■ **YOUR INSTRUCTIONS**: Below are lines of data; restate word for word those running from the line containing "left front paw: (821, 1029)" to the line containing "right elbow: (1083, 843)", inclusive, and no others.
━━━━
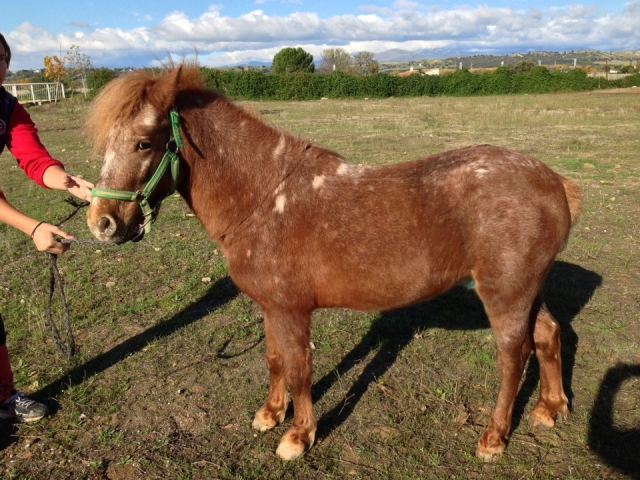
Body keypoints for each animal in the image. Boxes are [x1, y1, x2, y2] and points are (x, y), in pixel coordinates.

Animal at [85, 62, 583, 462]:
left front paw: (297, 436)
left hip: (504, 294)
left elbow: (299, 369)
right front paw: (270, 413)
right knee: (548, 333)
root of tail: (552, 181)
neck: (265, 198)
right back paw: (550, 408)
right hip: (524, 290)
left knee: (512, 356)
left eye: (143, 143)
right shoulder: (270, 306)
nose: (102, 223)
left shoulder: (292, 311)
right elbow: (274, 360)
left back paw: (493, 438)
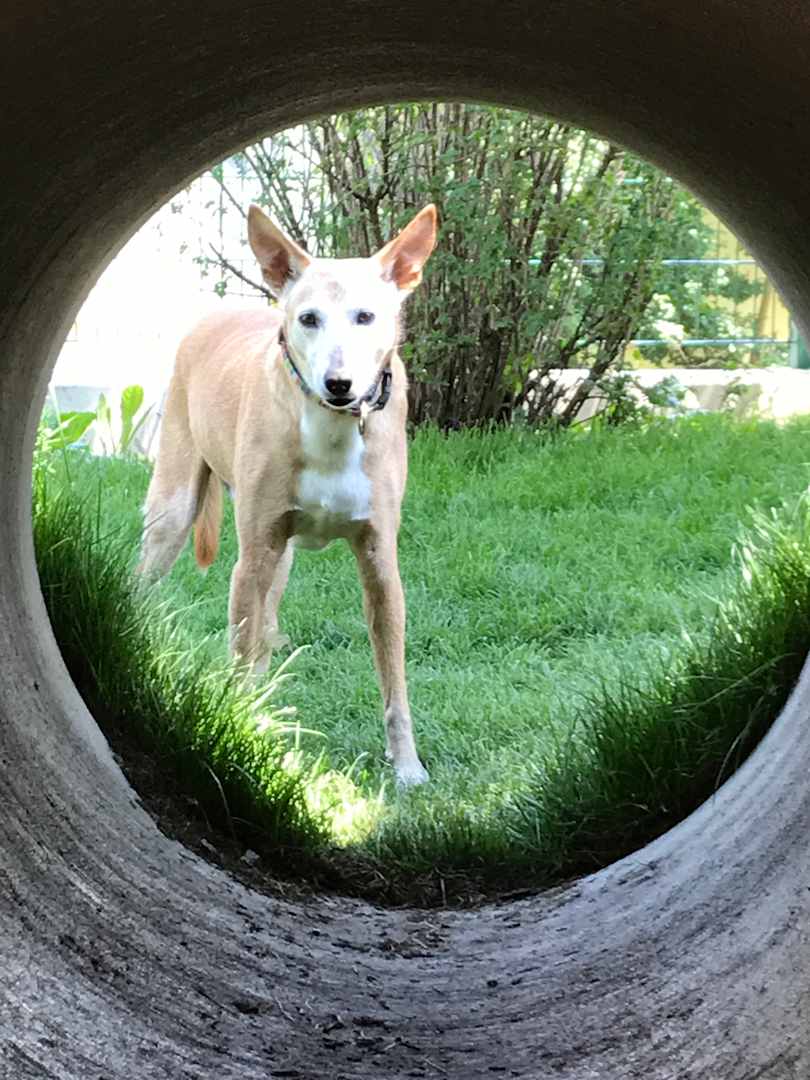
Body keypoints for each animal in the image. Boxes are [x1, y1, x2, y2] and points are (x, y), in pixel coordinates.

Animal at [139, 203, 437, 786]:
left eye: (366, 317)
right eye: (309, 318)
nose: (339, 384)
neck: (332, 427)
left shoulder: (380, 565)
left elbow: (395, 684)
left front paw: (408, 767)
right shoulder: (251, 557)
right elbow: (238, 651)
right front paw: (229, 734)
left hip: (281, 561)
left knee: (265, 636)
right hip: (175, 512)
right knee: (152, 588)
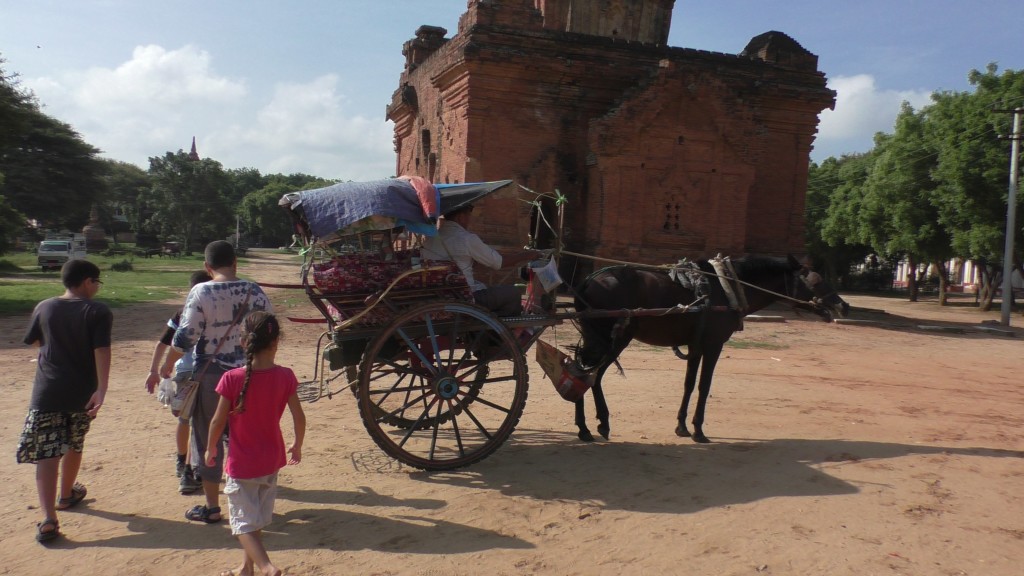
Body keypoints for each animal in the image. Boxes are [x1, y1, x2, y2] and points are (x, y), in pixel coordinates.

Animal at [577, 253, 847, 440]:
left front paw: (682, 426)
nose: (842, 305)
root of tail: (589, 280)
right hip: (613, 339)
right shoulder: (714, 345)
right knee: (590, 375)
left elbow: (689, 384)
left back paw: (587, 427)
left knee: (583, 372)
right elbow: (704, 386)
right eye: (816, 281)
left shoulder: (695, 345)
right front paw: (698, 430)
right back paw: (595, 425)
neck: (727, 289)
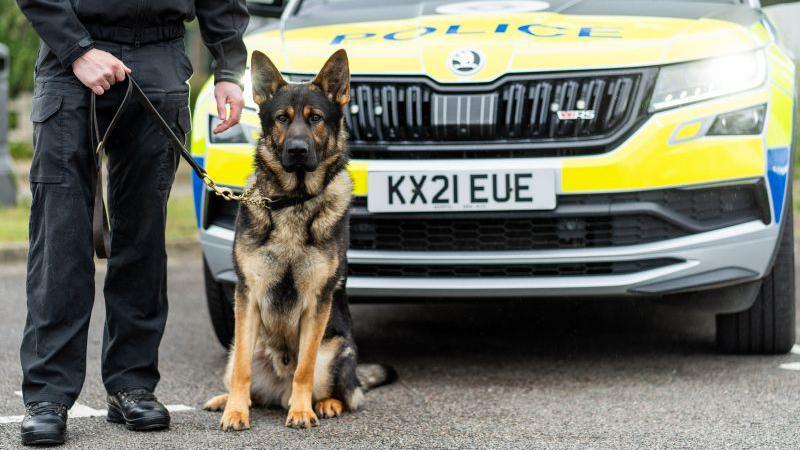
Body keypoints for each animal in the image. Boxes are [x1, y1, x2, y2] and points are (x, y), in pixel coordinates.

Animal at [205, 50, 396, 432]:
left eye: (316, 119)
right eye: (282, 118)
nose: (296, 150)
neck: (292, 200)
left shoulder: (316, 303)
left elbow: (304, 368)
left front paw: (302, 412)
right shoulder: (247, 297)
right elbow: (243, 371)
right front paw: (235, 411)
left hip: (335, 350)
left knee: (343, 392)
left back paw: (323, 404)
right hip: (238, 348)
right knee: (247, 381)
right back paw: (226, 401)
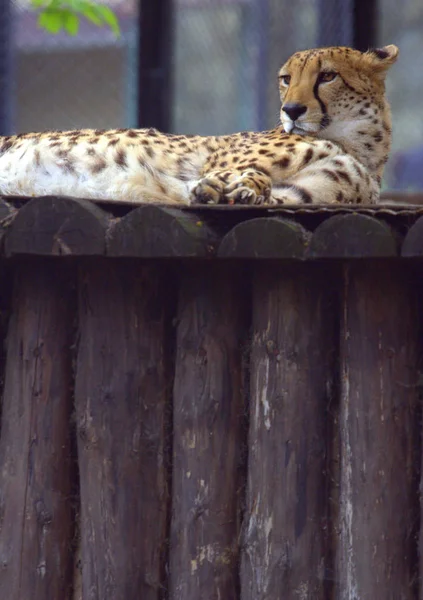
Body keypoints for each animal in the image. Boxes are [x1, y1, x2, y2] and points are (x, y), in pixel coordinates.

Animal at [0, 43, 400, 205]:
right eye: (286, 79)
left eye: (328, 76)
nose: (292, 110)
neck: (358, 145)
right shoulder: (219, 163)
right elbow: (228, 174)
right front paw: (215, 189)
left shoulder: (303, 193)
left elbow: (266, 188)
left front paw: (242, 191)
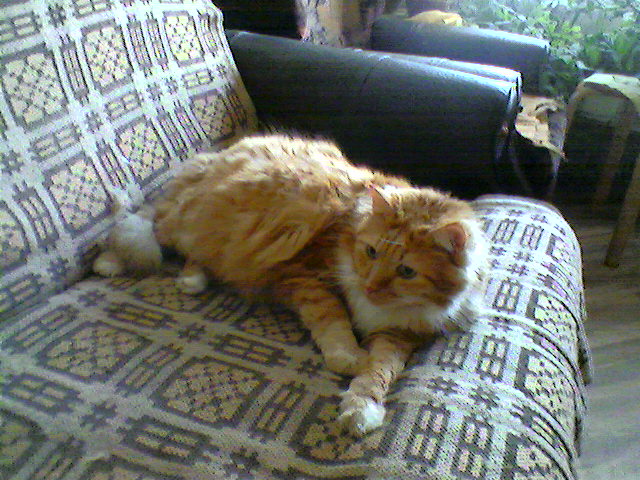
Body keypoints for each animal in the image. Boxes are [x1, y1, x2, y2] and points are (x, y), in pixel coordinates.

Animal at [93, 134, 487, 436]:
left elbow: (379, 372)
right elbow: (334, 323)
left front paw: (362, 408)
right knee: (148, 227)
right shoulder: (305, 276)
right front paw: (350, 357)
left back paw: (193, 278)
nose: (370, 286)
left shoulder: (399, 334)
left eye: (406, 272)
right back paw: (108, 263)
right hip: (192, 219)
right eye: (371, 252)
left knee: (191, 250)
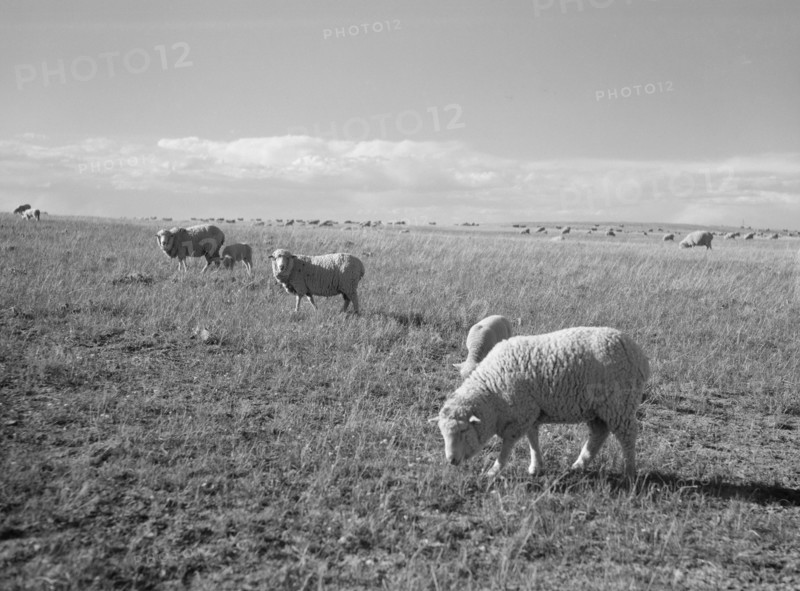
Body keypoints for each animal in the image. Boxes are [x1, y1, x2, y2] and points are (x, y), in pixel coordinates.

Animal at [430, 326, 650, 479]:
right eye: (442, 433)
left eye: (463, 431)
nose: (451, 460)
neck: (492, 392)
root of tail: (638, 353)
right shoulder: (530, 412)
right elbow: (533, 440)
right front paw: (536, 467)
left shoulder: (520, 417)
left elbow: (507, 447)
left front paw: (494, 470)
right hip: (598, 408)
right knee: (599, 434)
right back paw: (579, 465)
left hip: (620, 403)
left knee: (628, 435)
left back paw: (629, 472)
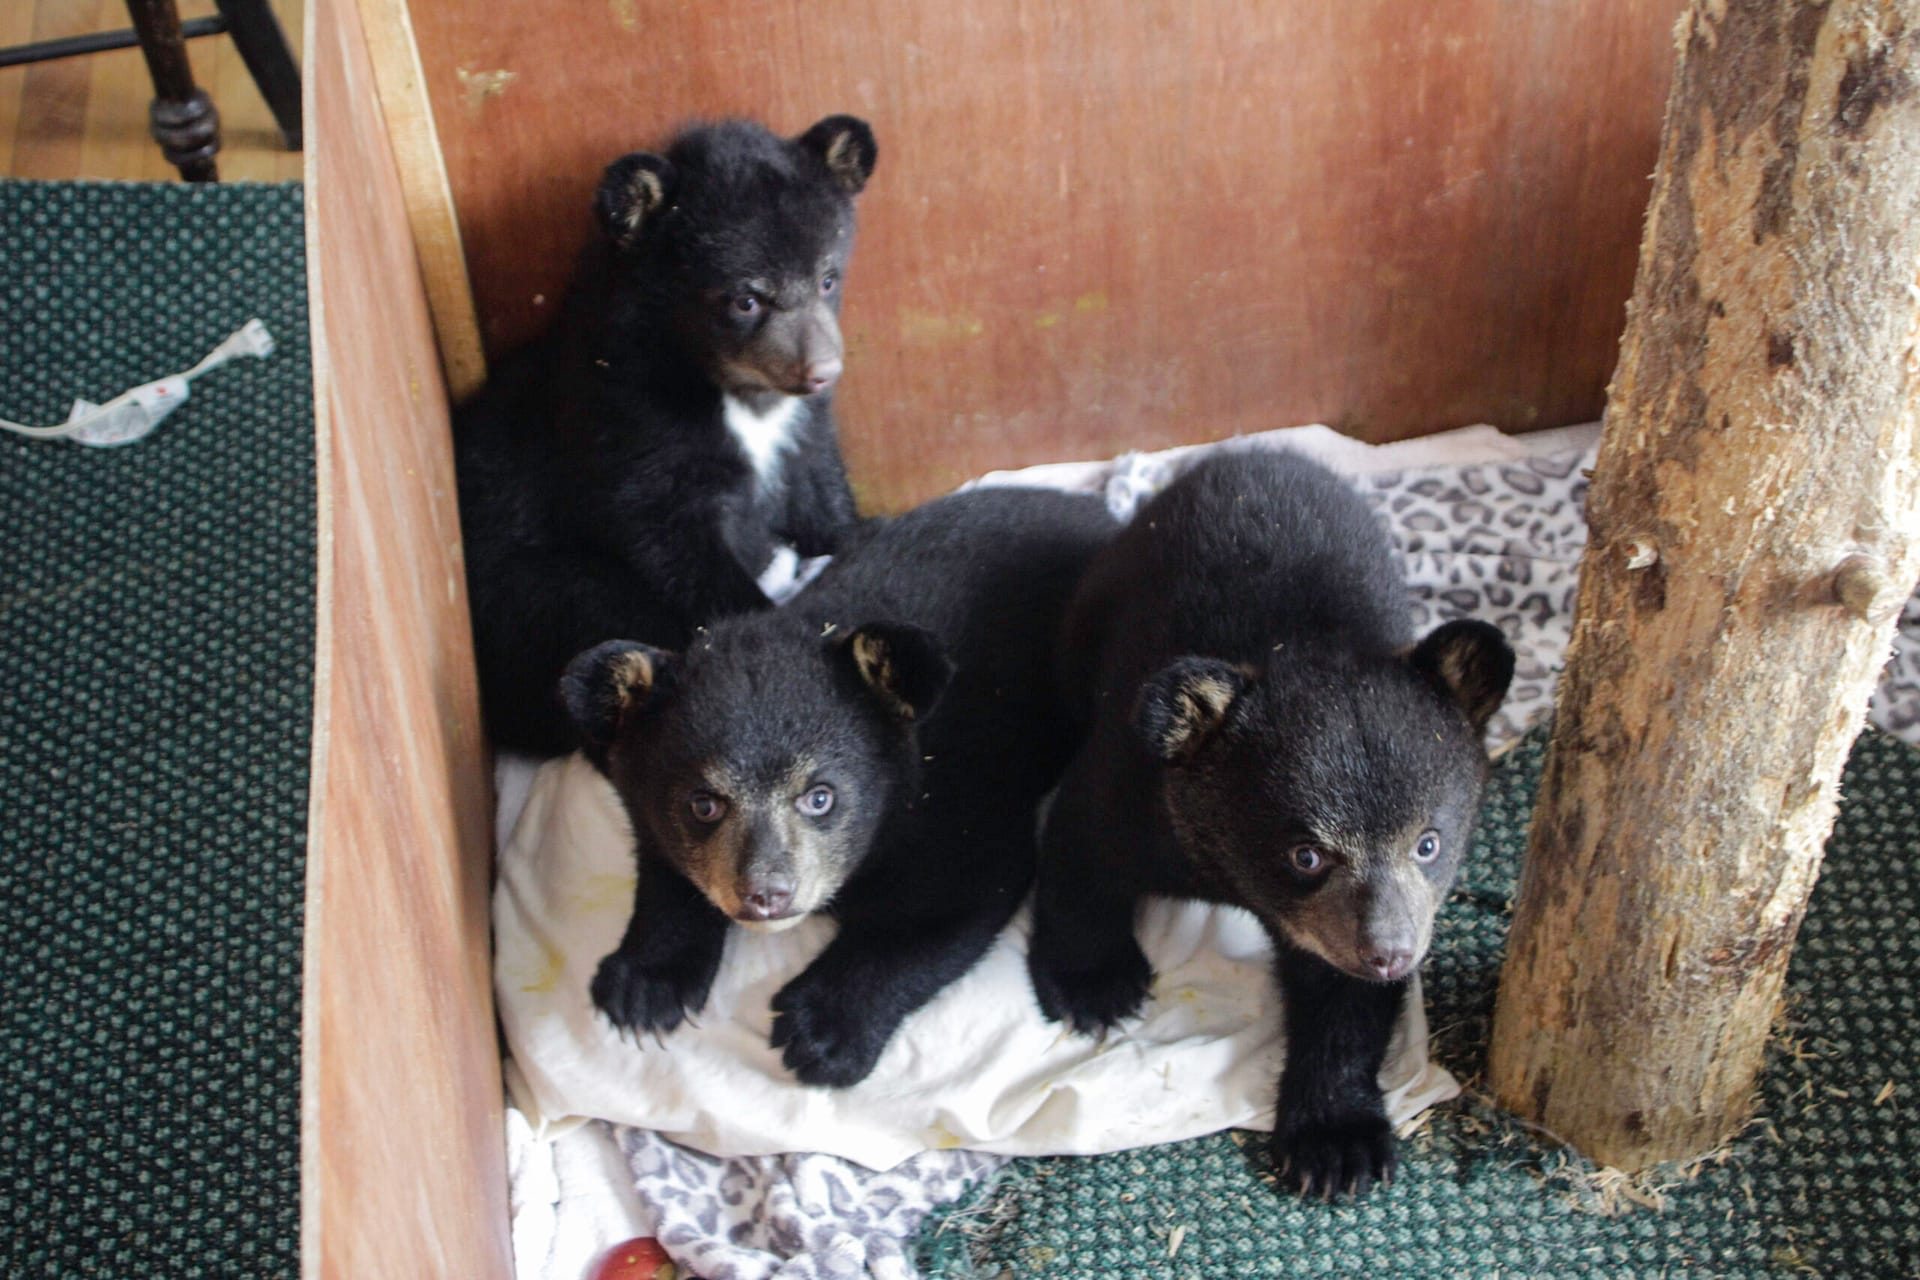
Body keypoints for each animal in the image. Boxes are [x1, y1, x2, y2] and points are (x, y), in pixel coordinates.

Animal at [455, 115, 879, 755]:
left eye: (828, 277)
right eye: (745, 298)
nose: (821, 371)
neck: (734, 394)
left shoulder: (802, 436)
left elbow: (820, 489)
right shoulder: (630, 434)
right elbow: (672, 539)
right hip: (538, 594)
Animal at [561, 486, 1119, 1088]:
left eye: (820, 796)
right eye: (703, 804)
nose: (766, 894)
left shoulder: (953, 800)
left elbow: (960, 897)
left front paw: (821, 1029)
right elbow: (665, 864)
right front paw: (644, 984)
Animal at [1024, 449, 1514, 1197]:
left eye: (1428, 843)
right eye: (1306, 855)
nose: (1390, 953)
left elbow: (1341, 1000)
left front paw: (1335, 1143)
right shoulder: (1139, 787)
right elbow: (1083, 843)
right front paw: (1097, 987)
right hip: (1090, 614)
━━━━
■ **WRITTEN RESPONSE**:
left front paw: (821, 1029)
right elbow: (665, 864)
right front paw: (644, 984)
Animal at [1024, 449, 1514, 1197]:
left eye: (1428, 843)
right eye: (1306, 855)
nose: (1390, 953)
left elbow: (1341, 1000)
left front paw: (1335, 1143)
right shoulder: (1139, 787)
right elbow: (1083, 843)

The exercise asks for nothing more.